Wow, I was there and didn't realize they were physically connected.  As I remember, the next resort was a bit up the beach.  But then again, I might have been lulled into an island-type state of hypnosis. 

I do remember all the 2 BDs had ocean view and there was a small casino facing the road as you came into the resort.   Whatever the case, I liked the place precisely because it wasn't high rise.


----------



## hajjah (Jun 18, 2010)

I've been reading so many message boards with dining suggestions.  I am printing out a list.  We have not been to Aruba since 2006 so things may have changed a bit.  Thanks for all the help.


----------



## hajjah (Jun 28, 2010)

For anyone who has stayed at CDM, is it wise for us to travel next month with our DVD player?  I've read that there are no players in the units, but that you can rent one.  We are there for 2 weeks, so I could see spending that extra money on something else, like eating out.


----------



## scooter (Jun 29, 2010)

hajjah said:


> For anyone who has stayed at CDM, is it wise for us to travel next month with our DVD player?  I've read that there are no players in the units, but that you can rent one.  We are there for 2 weeks, so I could see spending that extra money on something else, like eating out.



I dont remember whether there are DVD players in the units....but then I always travel with the dvd player for the kid and the laptop for me. Enjoy your trip! Will you be diving?
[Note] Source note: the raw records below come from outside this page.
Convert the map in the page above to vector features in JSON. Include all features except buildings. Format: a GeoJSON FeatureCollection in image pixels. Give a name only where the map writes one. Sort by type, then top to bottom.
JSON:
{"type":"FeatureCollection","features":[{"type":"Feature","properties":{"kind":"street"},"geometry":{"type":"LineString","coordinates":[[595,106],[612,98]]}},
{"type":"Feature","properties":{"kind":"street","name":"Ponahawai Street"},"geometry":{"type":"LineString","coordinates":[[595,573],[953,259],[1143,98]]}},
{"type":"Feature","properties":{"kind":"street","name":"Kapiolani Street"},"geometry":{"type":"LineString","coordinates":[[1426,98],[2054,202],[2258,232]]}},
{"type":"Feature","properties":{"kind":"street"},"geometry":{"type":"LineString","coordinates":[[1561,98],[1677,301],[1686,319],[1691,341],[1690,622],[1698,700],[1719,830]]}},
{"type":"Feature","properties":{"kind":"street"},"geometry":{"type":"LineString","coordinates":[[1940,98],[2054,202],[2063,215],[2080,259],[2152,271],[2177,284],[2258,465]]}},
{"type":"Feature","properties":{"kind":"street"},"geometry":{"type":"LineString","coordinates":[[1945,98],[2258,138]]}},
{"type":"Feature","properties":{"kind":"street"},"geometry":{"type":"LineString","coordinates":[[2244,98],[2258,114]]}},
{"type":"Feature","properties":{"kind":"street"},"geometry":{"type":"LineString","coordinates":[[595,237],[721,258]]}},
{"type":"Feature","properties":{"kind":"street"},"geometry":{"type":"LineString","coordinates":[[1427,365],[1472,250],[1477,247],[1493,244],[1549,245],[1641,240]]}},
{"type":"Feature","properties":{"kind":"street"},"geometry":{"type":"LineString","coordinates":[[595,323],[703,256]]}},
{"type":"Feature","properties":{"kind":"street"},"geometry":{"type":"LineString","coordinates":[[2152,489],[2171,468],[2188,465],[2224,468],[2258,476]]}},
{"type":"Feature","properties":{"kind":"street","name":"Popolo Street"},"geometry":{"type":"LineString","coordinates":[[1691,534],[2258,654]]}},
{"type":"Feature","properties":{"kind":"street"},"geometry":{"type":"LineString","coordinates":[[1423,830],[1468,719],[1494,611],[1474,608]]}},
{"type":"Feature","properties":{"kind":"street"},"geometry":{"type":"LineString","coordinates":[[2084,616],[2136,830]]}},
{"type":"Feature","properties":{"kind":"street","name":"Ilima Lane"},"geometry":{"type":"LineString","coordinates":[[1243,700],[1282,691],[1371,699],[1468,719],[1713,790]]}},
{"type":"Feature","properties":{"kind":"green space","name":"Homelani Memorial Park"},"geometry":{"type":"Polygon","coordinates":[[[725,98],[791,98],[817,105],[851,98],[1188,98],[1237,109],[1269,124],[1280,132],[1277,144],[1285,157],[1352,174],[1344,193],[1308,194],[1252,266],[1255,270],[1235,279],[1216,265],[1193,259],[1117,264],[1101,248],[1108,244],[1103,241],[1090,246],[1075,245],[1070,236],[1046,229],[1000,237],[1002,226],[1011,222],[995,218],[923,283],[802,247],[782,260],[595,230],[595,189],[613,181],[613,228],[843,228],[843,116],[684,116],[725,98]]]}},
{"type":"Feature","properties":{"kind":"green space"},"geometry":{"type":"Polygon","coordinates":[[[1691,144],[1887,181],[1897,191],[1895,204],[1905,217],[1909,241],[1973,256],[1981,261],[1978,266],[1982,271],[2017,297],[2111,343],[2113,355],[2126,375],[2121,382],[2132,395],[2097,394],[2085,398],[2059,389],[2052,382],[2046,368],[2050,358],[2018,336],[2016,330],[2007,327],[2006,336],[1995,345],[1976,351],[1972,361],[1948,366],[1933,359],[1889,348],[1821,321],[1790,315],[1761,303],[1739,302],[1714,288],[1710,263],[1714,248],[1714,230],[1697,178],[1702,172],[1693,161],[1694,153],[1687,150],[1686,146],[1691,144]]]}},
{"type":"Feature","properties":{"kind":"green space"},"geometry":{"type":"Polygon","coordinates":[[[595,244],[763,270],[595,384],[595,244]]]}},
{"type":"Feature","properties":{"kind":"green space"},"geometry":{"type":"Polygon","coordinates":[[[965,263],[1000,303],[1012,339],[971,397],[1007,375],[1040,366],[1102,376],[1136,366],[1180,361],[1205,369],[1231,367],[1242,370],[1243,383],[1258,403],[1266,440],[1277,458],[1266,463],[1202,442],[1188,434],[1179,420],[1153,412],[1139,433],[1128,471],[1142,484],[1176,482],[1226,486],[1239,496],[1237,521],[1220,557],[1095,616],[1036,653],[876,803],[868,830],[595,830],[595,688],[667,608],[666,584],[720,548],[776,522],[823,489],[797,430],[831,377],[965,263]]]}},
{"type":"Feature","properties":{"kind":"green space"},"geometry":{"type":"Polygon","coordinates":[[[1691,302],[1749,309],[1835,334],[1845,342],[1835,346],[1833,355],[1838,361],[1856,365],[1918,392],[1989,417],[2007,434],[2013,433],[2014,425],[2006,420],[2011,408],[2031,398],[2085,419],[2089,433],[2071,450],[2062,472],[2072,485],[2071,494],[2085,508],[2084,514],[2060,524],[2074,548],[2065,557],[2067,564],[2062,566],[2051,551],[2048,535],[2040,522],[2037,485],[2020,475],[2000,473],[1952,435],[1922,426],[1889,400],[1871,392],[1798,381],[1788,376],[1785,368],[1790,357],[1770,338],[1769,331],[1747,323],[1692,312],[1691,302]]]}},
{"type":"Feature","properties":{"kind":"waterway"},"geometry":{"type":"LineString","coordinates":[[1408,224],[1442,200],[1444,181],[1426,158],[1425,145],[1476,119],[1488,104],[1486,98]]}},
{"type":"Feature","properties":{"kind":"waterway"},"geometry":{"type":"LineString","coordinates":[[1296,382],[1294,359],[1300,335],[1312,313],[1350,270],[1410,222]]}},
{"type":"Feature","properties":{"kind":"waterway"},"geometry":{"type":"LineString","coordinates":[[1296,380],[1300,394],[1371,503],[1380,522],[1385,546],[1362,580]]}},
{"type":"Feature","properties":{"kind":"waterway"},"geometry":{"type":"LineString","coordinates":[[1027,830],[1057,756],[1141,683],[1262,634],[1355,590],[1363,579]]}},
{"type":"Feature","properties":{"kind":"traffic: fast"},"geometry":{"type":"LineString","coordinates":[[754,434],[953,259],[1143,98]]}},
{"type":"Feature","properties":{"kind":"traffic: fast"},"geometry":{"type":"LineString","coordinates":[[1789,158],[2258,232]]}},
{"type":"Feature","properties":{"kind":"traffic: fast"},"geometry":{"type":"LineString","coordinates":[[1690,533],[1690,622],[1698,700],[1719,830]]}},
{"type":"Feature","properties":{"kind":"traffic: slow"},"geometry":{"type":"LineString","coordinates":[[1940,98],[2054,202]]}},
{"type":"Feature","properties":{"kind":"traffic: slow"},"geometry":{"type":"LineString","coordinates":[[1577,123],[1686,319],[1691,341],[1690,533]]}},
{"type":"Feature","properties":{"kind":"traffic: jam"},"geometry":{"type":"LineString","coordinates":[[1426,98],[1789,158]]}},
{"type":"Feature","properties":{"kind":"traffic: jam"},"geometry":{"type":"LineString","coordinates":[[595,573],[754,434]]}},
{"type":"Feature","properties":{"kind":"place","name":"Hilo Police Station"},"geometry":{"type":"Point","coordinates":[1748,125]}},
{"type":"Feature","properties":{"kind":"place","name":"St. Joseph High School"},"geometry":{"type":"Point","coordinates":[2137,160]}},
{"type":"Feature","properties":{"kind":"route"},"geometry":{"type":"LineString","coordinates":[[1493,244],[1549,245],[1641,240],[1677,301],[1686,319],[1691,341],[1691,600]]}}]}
I can give you some good leads in that department.


----------



## hajjah (Jun 30, 2010)

I did finally receive a reply from the resort about the possibility of us staying in the same units for two weeks.  They advised me to fax a copy of our confirmations.  Thanks for your help, but none of us are into diving.  One friend might decide to snorkel.


----------



## hajjah (Jul 25, 2010)

We just returned tonight from our two week stay at Casa Del Mar.  The units are in much need of being updated.  The best thing about our vacation was having a great housekeeper.  She really went above and beyond to ensure that our unit was clean.  I was told that the units are scheduled to be refurbished, but just with new beds, kitchen appliances and painting.  I think that much more needs to be done.  I'm always reminded that the gold crown status in the Caribbean isn't what most people expect.  I will try to write a review after I get some rest.

Btw, the new gym equipment was finally delivered on Tuesday and the gym is now up and running.  There are 4 treadmills, 3 bikes and an elliptical machine.  Prior to the new equipment being delivered, we only worked out one day since the only thing working were the bikes.  They too were so dated.  I found the room to be too dark and smelly.  Parking was a problem daily.  Several nights we came in and had to drive around for some time before finding a space to park.  We were advised that the lot in front of CDM is a public parking lot.  Well, that means that owners and guests must fend for themselves when trying to park.  That was a nightmare.


----------



## Anne S (Jul 25, 2010)

Hajjah, which unit did you stay in?


----------



## JudyH (Jul 26, 2010)

We will be there in December---any advice?


----------



## hajjah (Jul 27, 2010)

We stayed in unit #1409 for both weeks, which was a plus.  I would advise anyone staying for two weeks to email the resort prior to arrival and request to stay in the same unit.  

Oh, our unit was on the 4th floor just around the corner from the elevator.  The laundry room was just across from our door, but this was never a problem.  I always request the top floor when staying in a timeshare or hotel.  It was not available for this trip.  We heard the noise from chairs being moved around.  During one night in particular, the neighbor above me was moving the chairs around at 6:45 AM.  I could not believe my ears.  I had to call the front desk and request for them to contact the people overheard to stop moving the furniture.  We also heard the balcony and closet doors opening and closing from our overhead neighbors.  You would think that the concrete structure would be more sound proof.


----------



## MuranoJo (Jul 28, 2010)

Sorry to hear it may have gone downhill.  I dug out my records and found we were in Room 1405, and it overlooked the pool and ocean.  But also found out it was 6 years ago (my how time flies!).

It wasn't fancy, but I remember it as clean and really very nice.  We really enjoyed it as it was more laid-back than the highrises, and fewer people to fight over the beautiful beach area.


----------



## jadejar (Jul 29, 2010)

I think I read they have a 2 year special assessment coming up this fall and next fall, maybe for updating the resort?  We really enjoyed a week there, but it was 6 years ago.


----------